PROVIDED RECORDS:
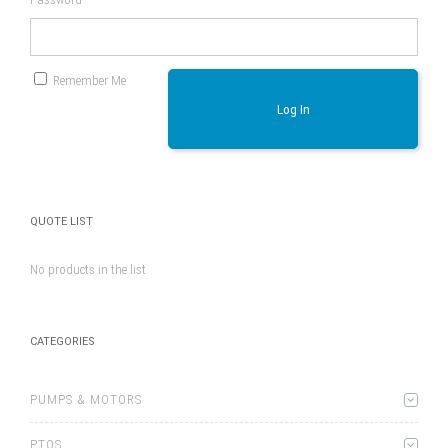
Remember Me
Log In
QUOTE LIST
No products in the list
CATEGORIES
PUMPS & MOTORS
PTOS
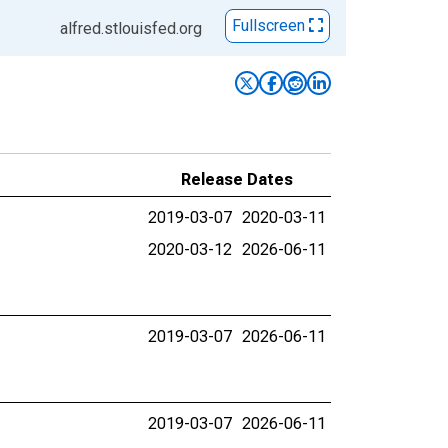
Fullscreen
alfred.stlouisfed.org
Release Dates
2019-03-07
2020-03-11
2020-03-12
2026-06-11
2019-03-07
2026-06-11
2019-03-07
2026-06-11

WHAT IS EXPECTED: What should appear is an exact copy of the lines from the one with "alfred.stlouisfed.org" through the end of the entries above, ends included, and no other text.

WRITTEN ANSWER:
alfred.stlouisfed.org
Release Dates
2019-03-07
2020-03-11
2020-03-12
2026-06-11
2019-03-07
2026-06-11
2019-03-07
2026-06-11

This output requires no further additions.